News Details

US Military Tests Predictive Analytics to Better Treat Depression in War Veterans

By Joel Schectman

Source: Wall Street Journal
Published: Tuesday 02 July, 2013

The military is testing whether a cloud-based predictive analytics tool can help doctors do a better job treating depression in military personnel.

The effort to find a more objective basis for treatment comes as the U.S. military hospital system faces the dual strains of continued long term care of veterans of the wars in Afghanistan and Iraq, and severe cuts from the sequestration. “People would like us to find more cost effective treatment models,” said Col. Brett J. Schneider, a psychiatrist running the study at Walter Reed National Military Medical Center, where sequestration has forced thousands of planned worker furloughs. Dr. Schneider hopes the new self-learning software, built on a cloud-based Salesforce.com Inc. platform, will allow the military to more precisely treat wounded veterans, who often must spend years trying different medications before they identify an effective treatment for depression symptoms. “Wounded warriors are the population that has the highest risk for multiple medications.” Dr. Schneider said. “Multiple medications can have side effects and if we could avoid that by getting it right on the first try, that would be the way to go.”

The 2,000-patient study at Walter Reed National Military Medical Center and Fort Belvoir Community Hospital, which began last April, aims to assess whether a self-learning software can make better recommendations for medications to treat depression in military personnel –many of them wounded veterans– compared with doctors prescribing treatments based solely on their own judgment.

The study is using PEER Interactive software, from Aliso Viejo, Calif.-based vendor CNS Response Inc. , which crunches mental health data from 9,402 patients, who have already been treated using its database recommendations, and provides practitioners with recommendations for psychiatric medication and a calculation of the probability the treatment will work.

Rather than basing its recommendation solely on patient responses to questions, the software tool compares a measurement of the patient’s brain waves — the squiggly line printout known as an EEG–with those of thousands of past patients, and how those patients responded to drug regimens

Past studies have found a correlation between EEG measurement and various forms of mental illness.
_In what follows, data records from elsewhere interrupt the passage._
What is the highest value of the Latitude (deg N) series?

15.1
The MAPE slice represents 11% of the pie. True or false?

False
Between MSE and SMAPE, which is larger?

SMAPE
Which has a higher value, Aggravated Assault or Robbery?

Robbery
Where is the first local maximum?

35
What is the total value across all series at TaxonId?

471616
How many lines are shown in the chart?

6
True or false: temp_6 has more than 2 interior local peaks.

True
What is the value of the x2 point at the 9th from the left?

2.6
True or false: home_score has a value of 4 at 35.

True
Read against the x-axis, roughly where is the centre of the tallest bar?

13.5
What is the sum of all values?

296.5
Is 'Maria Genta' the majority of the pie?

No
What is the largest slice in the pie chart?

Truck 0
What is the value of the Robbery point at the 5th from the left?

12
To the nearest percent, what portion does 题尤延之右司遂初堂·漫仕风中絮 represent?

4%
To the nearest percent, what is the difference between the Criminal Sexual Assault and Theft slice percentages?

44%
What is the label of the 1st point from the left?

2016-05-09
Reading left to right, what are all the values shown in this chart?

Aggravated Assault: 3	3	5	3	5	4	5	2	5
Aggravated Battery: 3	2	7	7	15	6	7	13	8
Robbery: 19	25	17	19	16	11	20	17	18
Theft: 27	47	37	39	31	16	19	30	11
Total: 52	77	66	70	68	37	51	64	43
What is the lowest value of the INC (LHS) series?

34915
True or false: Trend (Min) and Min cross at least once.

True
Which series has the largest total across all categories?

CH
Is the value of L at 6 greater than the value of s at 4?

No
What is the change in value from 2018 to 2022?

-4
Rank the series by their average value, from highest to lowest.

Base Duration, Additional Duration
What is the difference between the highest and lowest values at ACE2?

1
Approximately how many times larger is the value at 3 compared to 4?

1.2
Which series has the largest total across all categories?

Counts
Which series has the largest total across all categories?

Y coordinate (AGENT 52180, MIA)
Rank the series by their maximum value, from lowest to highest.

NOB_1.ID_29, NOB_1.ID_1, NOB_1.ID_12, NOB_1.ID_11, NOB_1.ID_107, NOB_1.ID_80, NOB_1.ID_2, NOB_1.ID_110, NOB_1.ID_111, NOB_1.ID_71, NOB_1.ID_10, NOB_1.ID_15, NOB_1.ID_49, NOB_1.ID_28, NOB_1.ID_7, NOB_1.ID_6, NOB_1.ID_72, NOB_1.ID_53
The software is designed to sharpen those correlations by continually updating its recommendations based on how well patients with particular, distinct, EEG patterns respond to different medication regimens. The software will not adjust its recommendations during the study based on new patient data, but the military hopes its patients will benefit from the analysis already done on thousands of treated patients, whose data was gathered over the course of more than a decade.

Other areas of medicine have already made strides in using self-learning tools to improve treatment. For example, at Vanderbilt University Medical Center, a database compares patient genetic attributions with treatment results from various blood thinners drugs, and continuously improves treatment recommendations based on results, said Dr. Blackford Middleton, chief informatics officer at the hospital. Dr. Middleton says the method allows the hospital to continue to improve results instead of relying solely on periodic, costly studies. “Otherwise we won’t be able to afford progress in the field,” said Dr. Middleton. “Learning from the data that exists is a very attractive alternative.”

But self-learning software in psychiatry is a greater challenge. Treating mental health conditions has traditionally relied more on observation than concrete, easily comparable indicators like blood tests, making it harder to create the empirical results needed for self-learning.

“Currently we have to go with clinical wisdom rather than more objective tests,” said Dr. Schneider who hopes recommendations from the system helps patients “get better sooner with less trial and error and fewer side effects. If we can get the right medication the first time that’s just good for the patient.”